The grading bottleneck may not be just a PSA problem.
It may be a hobby-wide infrastructure problem.
PSA’s Market Power Is Still the Real Story
This situation also reinforces why PSA remains the dominant force in grading.
Collectors continue to submit to PSA because PSA slabs generally carry the strongest resale liquidity. Other graders can absolutely outperform PSA in specific niches, especially with premium grades like BGS Black Label 10 or CGC Pristine 10, but PSA still tends to be the default market standard.
That matters because grading is not just about authentication. It is about market confidence. A PSA slab is often easier to sell, easier to comp, and easier for casual buyers to understand.
That liquidity advantage is why collectors keep sending cards to PSA even when turnaround times stretch, prices rise, or service tiers pause.
The Bigger Hobby Takeaway
The PSA backlog is not a sign that the hobby is dead.
It is the opposite.
This is what happens when sports cards, Pokémon, TCGs, retail submission partnerships, online marketplaces, and collector speculation all collide at once.

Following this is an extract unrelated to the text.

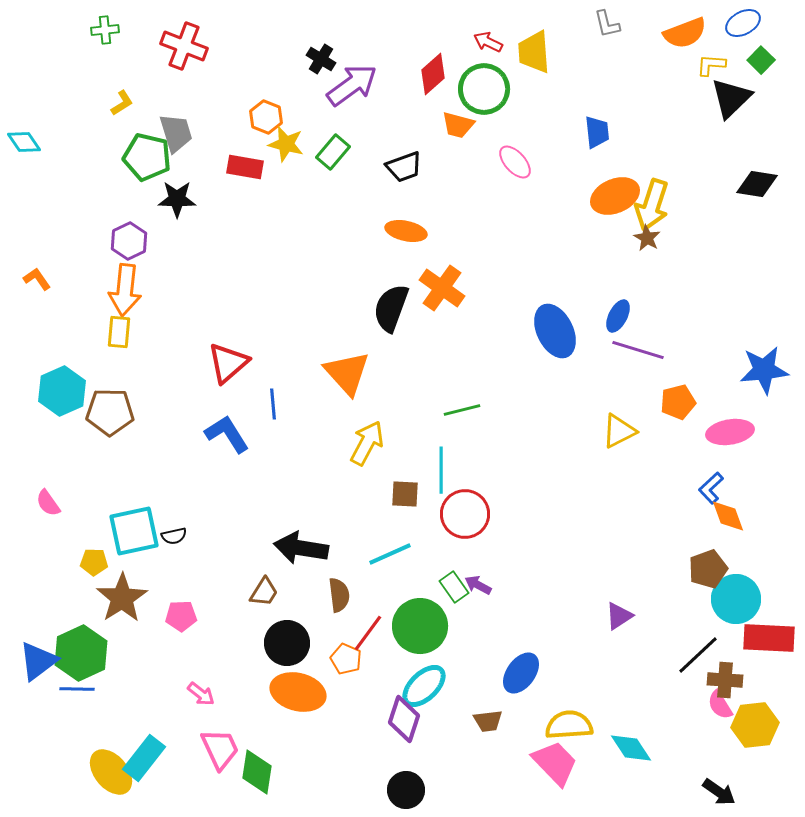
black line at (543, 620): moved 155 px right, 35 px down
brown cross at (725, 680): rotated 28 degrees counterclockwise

The industry has become bigger, more mainstream, and more technologically connected. Cards are no longer just nostalgic objects sitting in binders. They are collectible assets, cultural artifacts, gaming pieces, investment vehicles, and social flexes all at the same time.

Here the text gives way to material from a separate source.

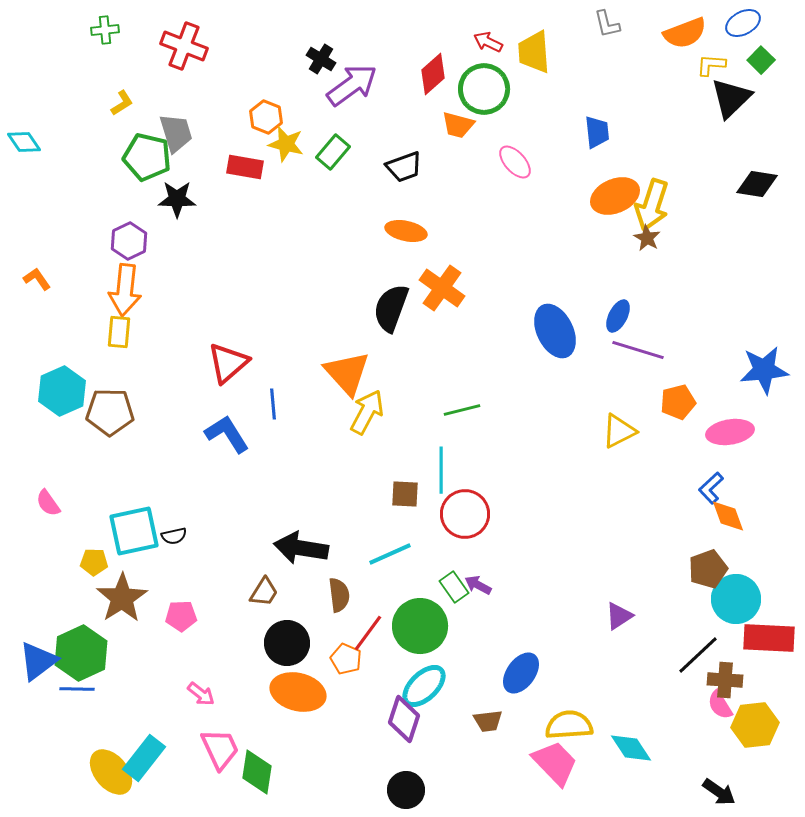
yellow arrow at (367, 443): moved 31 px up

That growth is exciting. It also creates pressure.
The next phase of the grading market will be about capacity, transparency, turnaround reliability, and trust. PSA is trying to solve that with a major expansion, but collectors are going to feel the pain before they feel the benefits.
For now, the smart move is simple: grade with intention.
Not every card needs a slab. Not every raw card is worth the wait. And not every backlog creates a buying opportunity.
But for the right cards, in the right condition, with the right timing, PSA still matters.
Probably more than ever.
TLDR
PSA is pausing several lower-cost grading tiers starting June 2, 2026, after submissions pushed its backlog to roughly 10 million cards. The surge is being driven by record hobby demand, Pokémon and TCG growth, and easier submission access through partners like GameStop. Collectors with personal collection cards may be better off waiting, while low-end flippers may need to rethink grading economics. PSA’s dominance remains intact, but competitors like CGC, SGC, Beckett, and TAG could see increased demand as collectors search for alternatives.